### Provided records:
*** Begin section ***
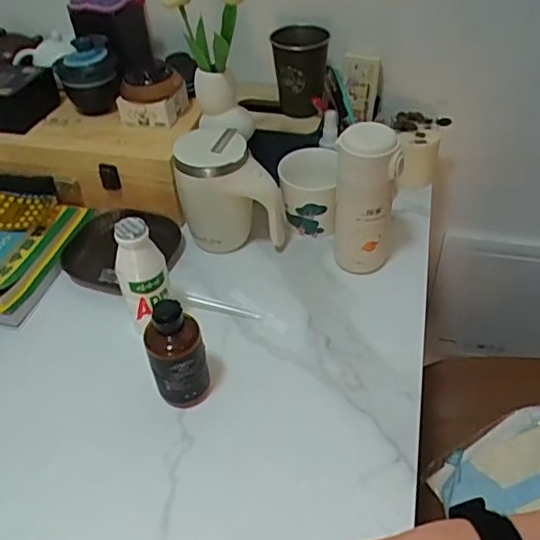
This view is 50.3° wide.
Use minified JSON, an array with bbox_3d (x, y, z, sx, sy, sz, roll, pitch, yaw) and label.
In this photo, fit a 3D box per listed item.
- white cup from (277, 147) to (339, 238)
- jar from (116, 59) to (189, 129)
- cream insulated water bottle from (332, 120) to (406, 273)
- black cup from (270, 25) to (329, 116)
[{"bbox_3d":[0.050,-0.099,0.756,0.074,0.094,0.087,3,44,7],"label":"white cup"},{"bbox_3d":[-0.156,-0.238,0.775,0.078,0.065,0.074,-2,44,2],"label":"jar"},{"bbox_3d":[0.112,-0.079,0.672,0.067,0.188,0.067,6,45,10],"label":"cream insulated water bottle"},{"bbox_3d":[0.041,-0.267,0.775,0.072,0.103,0.067,-1,44,3],"label":"black cup"}]

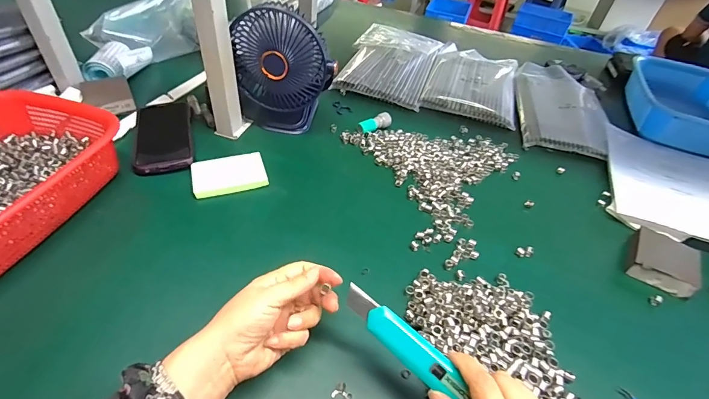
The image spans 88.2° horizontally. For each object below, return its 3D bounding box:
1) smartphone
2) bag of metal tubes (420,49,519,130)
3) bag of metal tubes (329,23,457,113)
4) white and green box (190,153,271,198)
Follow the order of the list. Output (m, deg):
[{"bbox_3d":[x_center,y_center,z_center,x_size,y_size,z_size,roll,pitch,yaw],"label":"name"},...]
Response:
[{"bbox_3d":[-0.285,-0.100,0.547,0.075,0.009,0.167,-9,45,-17],"label":"smartphone"},{"bbox_3d":[0.259,-0.262,0.798,0.181,0.018,0.306,16,44,10],"label":"bag of metal tubes"},{"bbox_3d":[0.083,-0.314,0.815,0.212,0.035,0.346,19,44,13],"label":"bag of metal tubes"},{"bbox_3d":[-0.172,-0.036,0.504,0.094,0.012,0.067,-12,46,-19],"label":"white and green box"}]

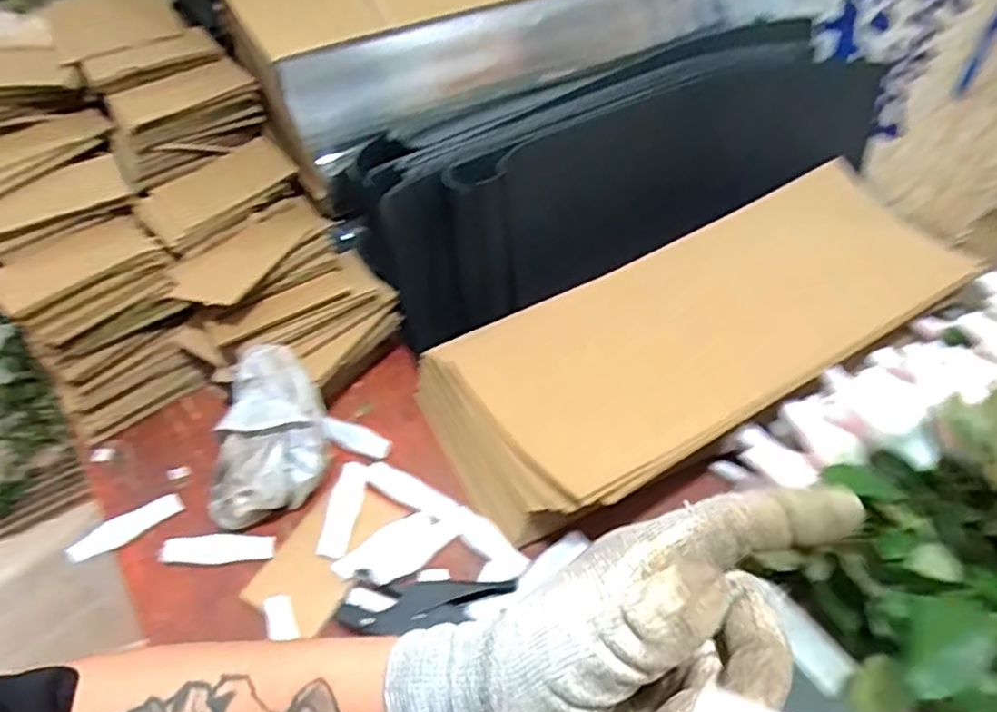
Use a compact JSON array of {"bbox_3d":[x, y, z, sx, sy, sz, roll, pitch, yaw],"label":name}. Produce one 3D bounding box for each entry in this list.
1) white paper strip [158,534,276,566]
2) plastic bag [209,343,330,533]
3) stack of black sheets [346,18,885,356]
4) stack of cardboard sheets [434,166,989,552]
[{"bbox_3d":[-0.252,0.174,0.607,0.102,0.018,0.021,0,50,-1],"label":"white paper strip"},{"bbox_3d":[-0.218,0.074,0.631,0.108,0.097,0.131,-13,51,-11],"label":"plastic bag"},{"bbox_3d":[0.147,-0.211,0.769,0.596,0.193,0.147,-23,54,-19],"label":"stack of black sheets"},{"bbox_3d":[0.235,-0.037,0.702,0.596,0.078,0.226,-24,54,-19],"label":"stack of cardboard sheets"}]

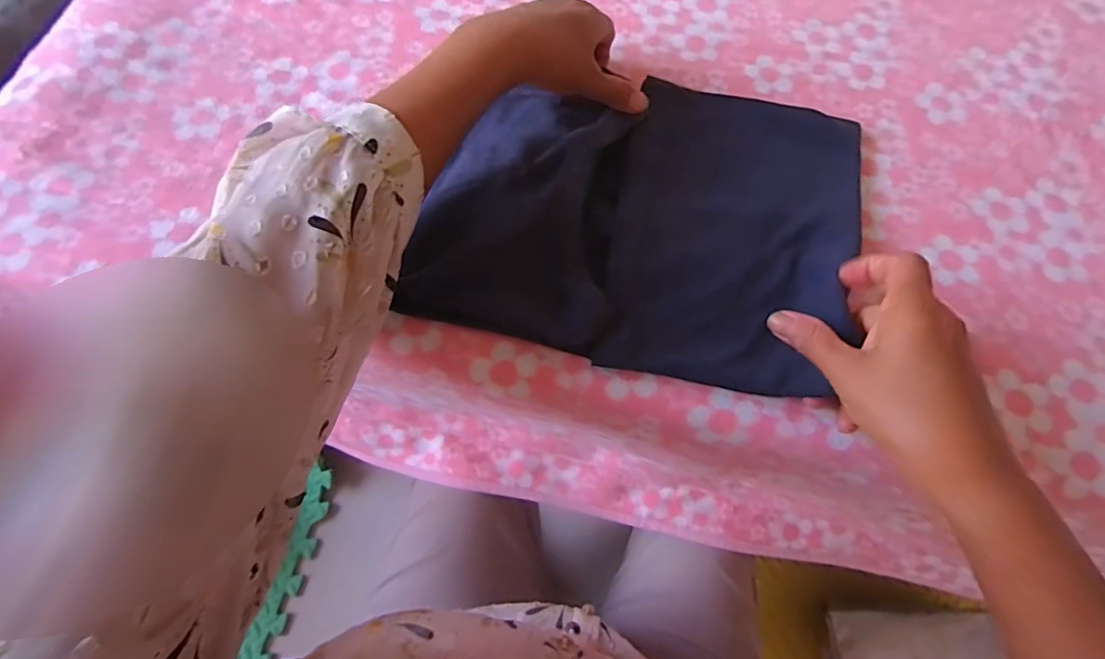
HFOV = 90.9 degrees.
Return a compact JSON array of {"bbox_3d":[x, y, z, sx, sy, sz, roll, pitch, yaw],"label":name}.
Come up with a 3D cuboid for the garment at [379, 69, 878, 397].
[{"bbox_3d":[0.071,-0.090,0.390,0.291,0.021,0.245,12,67,3],"label":"garment"}]

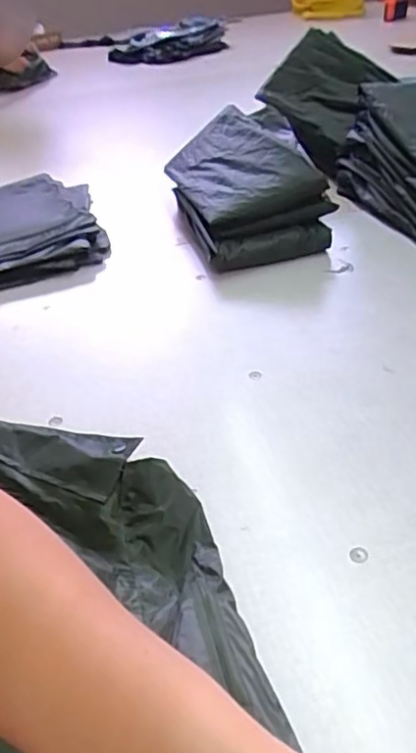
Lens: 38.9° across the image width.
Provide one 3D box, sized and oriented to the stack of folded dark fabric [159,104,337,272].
[{"bbox_3d":[0.056,-0.316,0.955,0.213,0.131,0.329,-10,36,-5],"label":"stack of folded dark fabric"}]

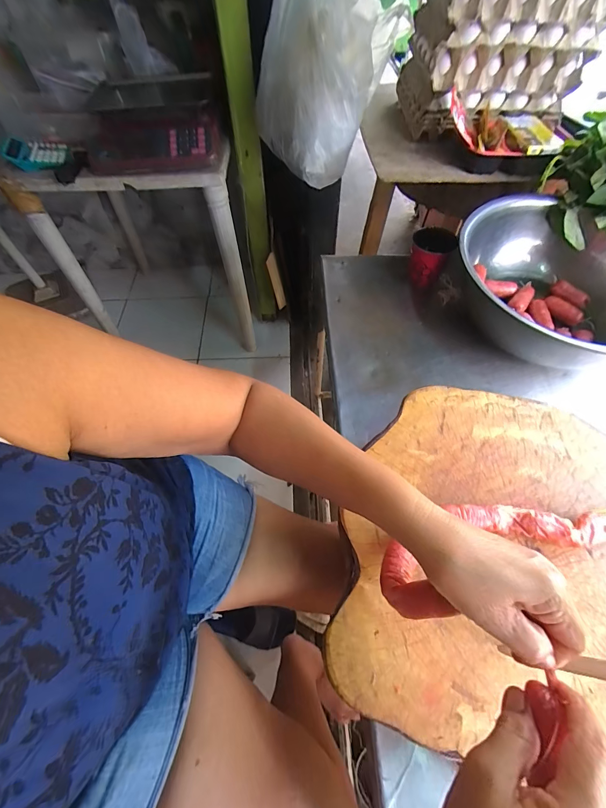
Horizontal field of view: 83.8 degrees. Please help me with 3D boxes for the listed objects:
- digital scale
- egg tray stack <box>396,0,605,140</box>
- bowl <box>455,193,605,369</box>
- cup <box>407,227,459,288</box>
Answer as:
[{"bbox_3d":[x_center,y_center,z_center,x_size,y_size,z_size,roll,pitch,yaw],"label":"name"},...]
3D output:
[{"bbox_3d":[-0.400,-0.759,0.905,0.356,0.120,0.334,-4,59,-1],"label":"digital scale"},{"bbox_3d":[0.380,-0.726,0.673,0.298,0.242,0.230,-5,59,-1],"label":"egg tray stack"},{"bbox_3d":[0.427,-0.217,0.599,0.311,0.129,0.297,24,63,15],"label":"bowl"},{"bbox_3d":[0.245,-0.282,0.653,0.074,0.079,0.068,-1,59,1],"label":"cup"}]

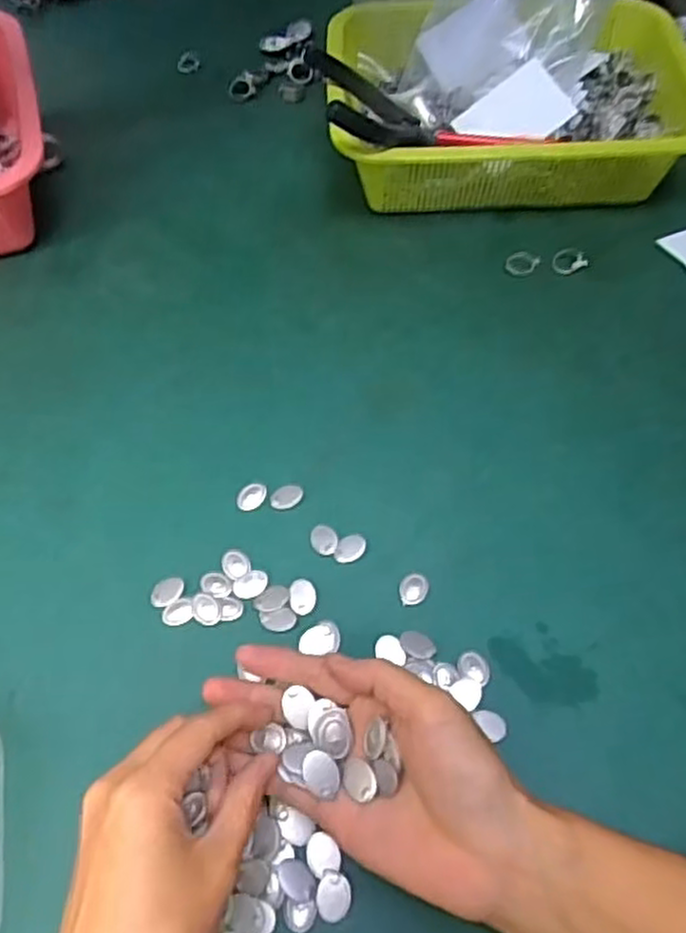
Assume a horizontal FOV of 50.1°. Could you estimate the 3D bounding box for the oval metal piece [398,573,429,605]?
[{"bbox_3d":[0.039,0.067,0.403,0.016,0.004,0.019,11,59,8],"label":"oval metal piece"}]

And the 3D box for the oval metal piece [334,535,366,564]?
[{"bbox_3d":[0.004,0.046,0.415,0.014,0.004,0.020,34,64,20],"label":"oval metal piece"}]

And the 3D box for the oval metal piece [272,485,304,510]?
[{"bbox_3d":[-0.033,0.017,0.432,0.019,0.004,0.015,-34,63,-18],"label":"oval metal piece"}]

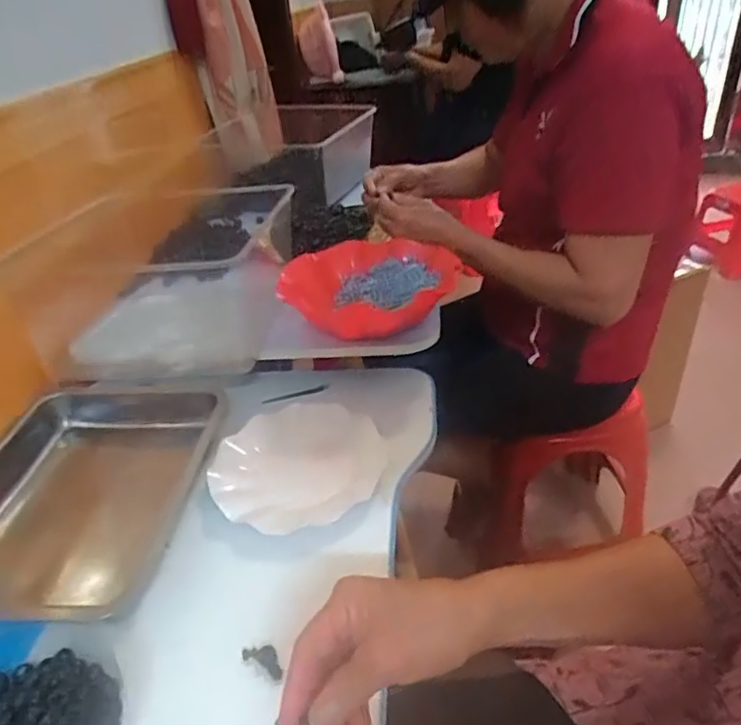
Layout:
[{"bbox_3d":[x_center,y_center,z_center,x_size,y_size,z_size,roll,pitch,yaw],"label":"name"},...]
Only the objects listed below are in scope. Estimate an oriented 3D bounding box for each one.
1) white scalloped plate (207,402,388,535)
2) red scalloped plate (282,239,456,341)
[{"bbox_3d":[-0.074,0.106,0.622,0.182,0.019,0.172,-4,34,3],"label":"white scalloped plate"},{"bbox_3d":[0.010,-0.102,0.758,0.195,0.056,0.199,-4,34,3],"label":"red scalloped plate"}]

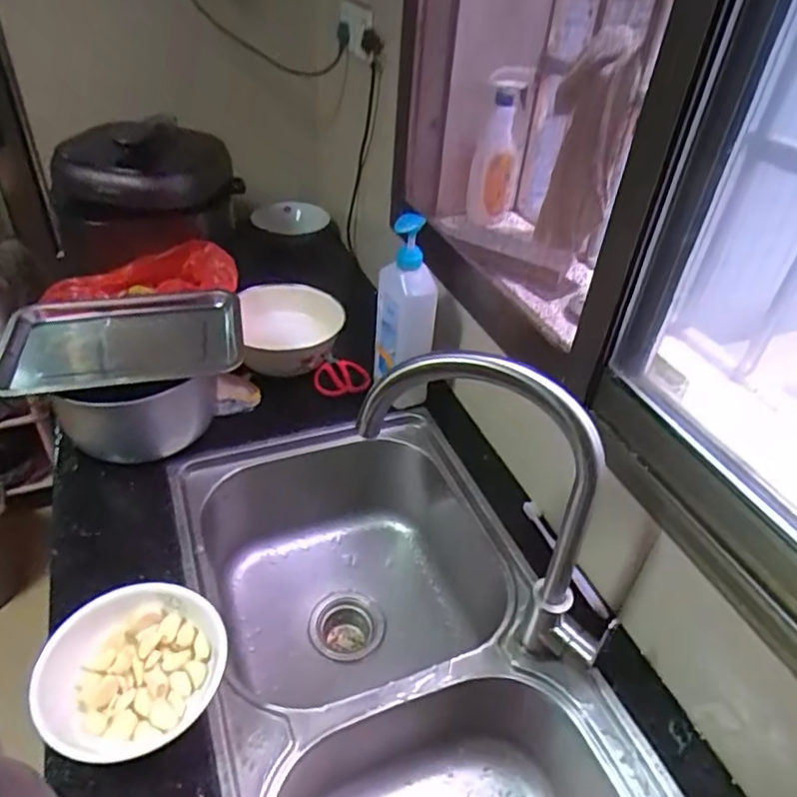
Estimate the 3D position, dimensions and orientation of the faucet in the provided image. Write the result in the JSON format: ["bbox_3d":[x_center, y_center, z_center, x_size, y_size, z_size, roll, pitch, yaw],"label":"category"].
[{"bbox_3d":[0.088,0.106,0.583,0.266,0.334,0.031,19,41,17],"label":"faucet"}]

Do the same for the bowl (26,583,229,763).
[{"bbox_3d":[-0.259,0.265,0.591,0.174,0.061,0.141,-11,42,-19],"label":"bowl"}]

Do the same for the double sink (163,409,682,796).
[{"bbox_3d":[-0.003,0.354,0.726,0.412,0.233,0.735,-13,42,-21],"label":"double sink"}]

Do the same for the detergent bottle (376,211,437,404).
[{"bbox_3d":[0.012,-0.121,0.902,0.056,0.296,0.097,-18,44,-26],"label":"detergent bottle"}]

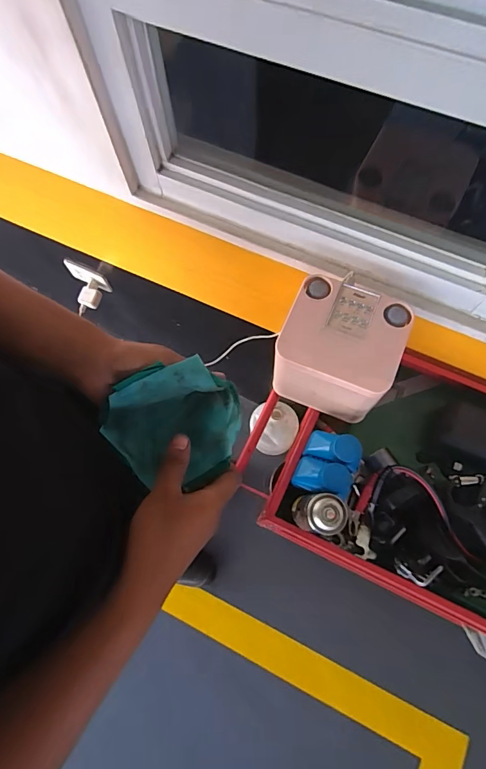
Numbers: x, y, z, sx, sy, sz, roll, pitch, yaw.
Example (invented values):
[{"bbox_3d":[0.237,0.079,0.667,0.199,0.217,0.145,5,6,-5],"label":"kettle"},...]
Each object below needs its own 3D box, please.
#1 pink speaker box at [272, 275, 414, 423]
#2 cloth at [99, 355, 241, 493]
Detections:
[{"bbox_3d":[0.130,-0.051,0.604,0.161,0.144,0.137,21,73,8],"label":"pink speaker box"},{"bbox_3d":[-0.068,0.046,0.412,0.139,0.075,0.100,-22,72,-6],"label":"cloth"}]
*** End section ***
### Assignment:
Everything in the entries must come back exactly, except the pictures.

### Output for this task:
This view is 50.3° wide.
Use minified JSON, an array with bbox_3d (x, y, z, sx, sy, sz, roll, pitch, yaw) and label.
In this photo, fit a 3D box per listed item.
- white cup from (277, 147) to (339, 238)
- jar from (116, 59) to (189, 129)
- cream insulated water bottle from (332, 120) to (406, 273)
- black cup from (270, 25) to (329, 116)
[{"bbox_3d":[0.050,-0.099,0.756,0.074,0.094,0.087,3,44,7],"label":"white cup"},{"bbox_3d":[-0.156,-0.238,0.775,0.078,0.065,0.074,-2,44,2],"label":"jar"},{"bbox_3d":[0.112,-0.079,0.672,0.067,0.188,0.067,6,45,10],"label":"cream insulated water bottle"},{"bbox_3d":[0.041,-0.267,0.775,0.072,0.103,0.067,-1,44,3],"label":"black cup"}]

The image spans 88.2° horizontally. For each object below, return its 3D bounding box:
1) smartphone
2) bag of metal tubes (420,49,519,130)
3) bag of metal tubes (329,23,457,113)
4) white and green box (190,153,271,198)
Follow the order of the list. Output (m, deg):
[{"bbox_3d":[x_center,y_center,z_center,x_size,y_size,z_size,roll,pitch,yaw],"label":"name"},...]
Response:
[{"bbox_3d":[-0.285,-0.100,0.547,0.075,0.009,0.167,-9,45,-17],"label":"smartphone"},{"bbox_3d":[0.259,-0.262,0.798,0.181,0.018,0.306,16,44,10],"label":"bag of metal tubes"},{"bbox_3d":[0.083,-0.314,0.815,0.212,0.035,0.346,19,44,13],"label":"bag of metal tubes"},{"bbox_3d":[-0.172,-0.036,0.504,0.094,0.012,0.067,-12,46,-19],"label":"white and green box"}]

Use a compact JSON array of {"bbox_3d":[x, y, z, sx, sy, sz, roll, pitch, yaw],"label":name}. Produce one 3D bounding box for each entry in this list.
1) white paper strip [158,534,276,566]
2) plastic bag [209,343,330,533]
3) stack of black sheets [346,18,885,356]
4) stack of cardboard sheets [434,166,989,552]
[{"bbox_3d":[-0.252,0.174,0.607,0.102,0.018,0.021,0,50,-1],"label":"white paper strip"},{"bbox_3d":[-0.218,0.074,0.631,0.108,0.097,0.131,-13,51,-11],"label":"plastic bag"},{"bbox_3d":[0.147,-0.211,0.769,0.596,0.193,0.147,-23,54,-19],"label":"stack of black sheets"},{"bbox_3d":[0.235,-0.037,0.702,0.596,0.078,0.226,-24,54,-19],"label":"stack of cardboard sheets"}]

HFOV = 90.9 degrees.
Return a compact JSON array of {"bbox_3d":[x, y, z, sx, sy, sz, roll, pitch, yaw],"label":name}.
Come up with a 3D cuboid for the garment at [379, 69, 878, 397].
[{"bbox_3d":[0.071,-0.090,0.390,0.291,0.021,0.245,12,67,3],"label":"garment"}]

Lens: 38.9° across the image width.
Provide one 3D box, sized and oriented to the stack of folded dark fabric [159,104,337,272].
[{"bbox_3d":[0.056,-0.316,0.955,0.213,0.131,0.329,-10,36,-5],"label":"stack of folded dark fabric"}]

Horizontal field of view: 83.8 degrees. Please help me with 3D boxes for the listed objects:
- digital scale
- egg tray stack <box>396,0,605,140</box>
- bowl <box>455,193,605,369</box>
- cup <box>407,227,459,288</box>
Answer as:
[{"bbox_3d":[x_center,y_center,z_center,x_size,y_size,z_size,roll,pitch,yaw],"label":"name"},...]
3D output:
[{"bbox_3d":[-0.400,-0.759,0.905,0.356,0.120,0.334,-4,59,-1],"label":"digital scale"},{"bbox_3d":[0.380,-0.726,0.673,0.298,0.242,0.230,-5,59,-1],"label":"egg tray stack"},{"bbox_3d":[0.427,-0.217,0.599,0.311,0.129,0.297,24,63,15],"label":"bowl"},{"bbox_3d":[0.245,-0.282,0.653,0.074,0.079,0.068,-1,59,1],"label":"cup"}]

Assume a horizontal FOV of 50.1°. Could you estimate the 3D bounding box for the oval metal piece [398,573,429,605]?
[{"bbox_3d":[0.039,0.067,0.403,0.016,0.004,0.019,11,59,8],"label":"oval metal piece"}]

And the 3D box for the oval metal piece [334,535,366,564]?
[{"bbox_3d":[0.004,0.046,0.415,0.014,0.004,0.020,34,64,20],"label":"oval metal piece"}]

And the 3D box for the oval metal piece [272,485,304,510]?
[{"bbox_3d":[-0.033,0.017,0.432,0.019,0.004,0.015,-34,63,-18],"label":"oval metal piece"}]

Layout:
[{"bbox_3d":[x_center,y_center,z_center,x_size,y_size,z_size,roll,pitch,yaw],"label":"name"},...]
Only the objects listed below are in scope. Estimate an oriented 3D bounding box for each one.
1) white scalloped plate (207,402,388,535)
2) red scalloped plate (282,239,456,341)
[{"bbox_3d":[-0.074,0.106,0.622,0.182,0.019,0.172,-4,34,3],"label":"white scalloped plate"},{"bbox_3d":[0.010,-0.102,0.758,0.195,0.056,0.199,-4,34,3],"label":"red scalloped plate"}]

Estimate the 3D position, dimensions and orientation of the faucet in the provided image. Write the result in the JSON format: ["bbox_3d":[x_center, y_center, z_center, x_size, y_size, z_size, roll, pitch, yaw],"label":"category"].
[{"bbox_3d":[0.088,0.106,0.583,0.266,0.334,0.031,19,41,17],"label":"faucet"}]

Do the same for the bowl (26,583,229,763).
[{"bbox_3d":[-0.259,0.265,0.591,0.174,0.061,0.141,-11,42,-19],"label":"bowl"}]

Do the same for the double sink (163,409,682,796).
[{"bbox_3d":[-0.003,0.354,0.726,0.412,0.233,0.735,-13,42,-21],"label":"double sink"}]

Do the same for the detergent bottle (376,211,437,404).
[{"bbox_3d":[0.012,-0.121,0.902,0.056,0.296,0.097,-18,44,-26],"label":"detergent bottle"}]

Numbers: x, y, z, sx, sy, sz, roll, pitch, yaw.
Example (invented values):
[{"bbox_3d":[0.237,0.079,0.667,0.199,0.217,0.145,5,6,-5],"label":"kettle"},...]
Each object below needs its own 3D box, please.
#1 pink speaker box at [272, 275, 414, 423]
#2 cloth at [99, 355, 241, 493]
Detections:
[{"bbox_3d":[0.130,-0.051,0.604,0.161,0.144,0.137,21,73,8],"label":"pink speaker box"},{"bbox_3d":[-0.068,0.046,0.412,0.139,0.075,0.100,-22,72,-6],"label":"cloth"}]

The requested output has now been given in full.